Positive discrimination within politics in on the rise, with all-minority shortlists increasingly becoming the norm. Brandon Lewis, Chairman of the Conservative Party, recently announced his aim to make the Conservative parliamentary candidates list a 50:50 gender split, and the Labour Party is increasingly using discriminatory shortlists like the all Women and BME shortlist for the Lewisham East by-election.

But why are we tolerating discrimination of any kind? Surely the only determining factor for whether you get a job is your merits? Well, not for today’s politicians, for whom “meritocracy” is increasingly becoming a dirty word.

Indeed, there seems to be an assertion that to be able to represent a view or issue within politics you must have gone through it first hand. However, this is simply illogical. To paraphrase Milton Friedman, would anybody refuse treatment from a doctor unless the doctor had experienced the same illness too? Of course not.

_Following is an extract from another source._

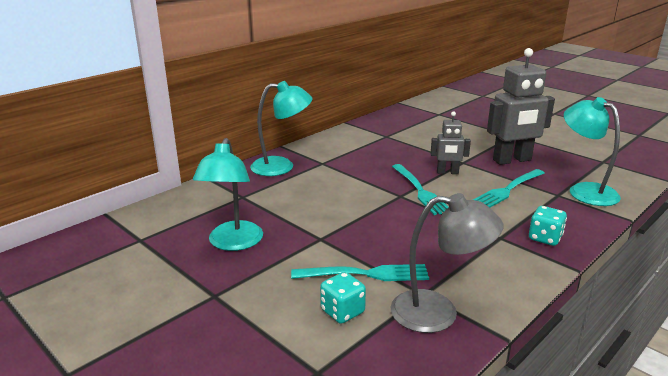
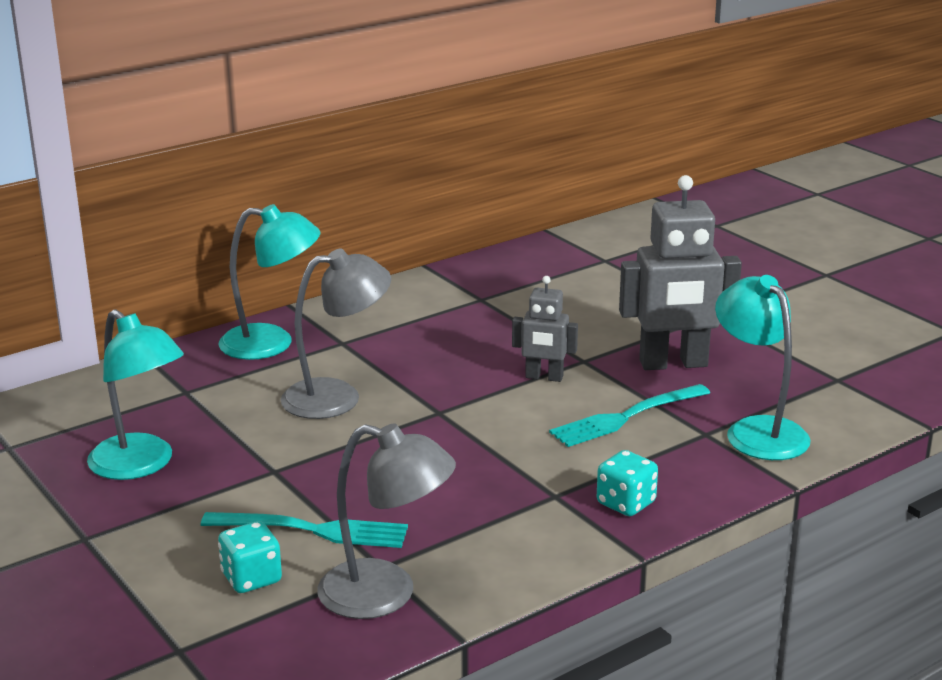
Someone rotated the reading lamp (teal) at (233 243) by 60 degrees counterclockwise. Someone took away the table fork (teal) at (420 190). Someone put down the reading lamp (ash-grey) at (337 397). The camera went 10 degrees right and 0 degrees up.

Through research and basic human empathy, it is very easy to represent and put forward ideas and views that may not directly apply to you. If this were not the case, then surely we would scrap all MPs and have a referendum on every issue to ensure every single minority is directly represented at all times.

Indeed, in 2018, when a growing number of people do not identify with a gender at all, why are we so fascinated with having a 50:50 split? I was born a female, I identify as a woman, but that does not define me. I enjoy sports, some other women do not; I am a neoliberal, other women are not; I went to university, numerous women did not, and all of these factors have shaped my views. 

Being a woman does not influence every decision I make and it does not make me unified with other women on political issues. This is the same for other minorities such as black people and LGBT people; there are just too many factors that shape who a person is, so we need to stop dividing people because of biology, race or sexual preference.

Whenever a candidate is on a discriminatory shortlist,  they must always wonder whether they would have been selected as the best candidate, or whether they are simply a convenient tick in the box for a political party. It has created such a damaging culture where one’s merits are always questioned because of the need to fulfil quotas.

Unfortunately, seeing a panel of all women looks intentional because we have cultivated the belief that those women cannot possibly be there on their own merit, instead they must have been placed there to prove a progressive point.

Indeed, Harriet Harman, a leading feminist voice in the Labour Party, recently suggested that the next leadership election in her party should be a women-only contest. This is a fundamentally condescending view of women, suggesting that the only way a woman could ever be good enough is if you force through an all-women candidate list. Ms Harman must have missed the fact that the Conservative Party has elected two female leaders after open and fair elections, purely on the basis of merit.

I, for one, want an MP who I know is the best person for the job, not someone who is there because of their gender, race or sexuality. Indeed, meritocracy is the shining ethos of the Conservative Party – or at least it used to be. We used to be the party of opportunity, where it didn’t matter who you were or where you came from, what mattered was what you had to offer.

It’s time to let that meritocracy shine through once again and allow everyone a chance to stand, so that we have the best possible people making those important decisions, regardless of how good they would look on a photo-op.


Written by Elena Bunbury

Elena Bunbury is Head of Communications at 1828.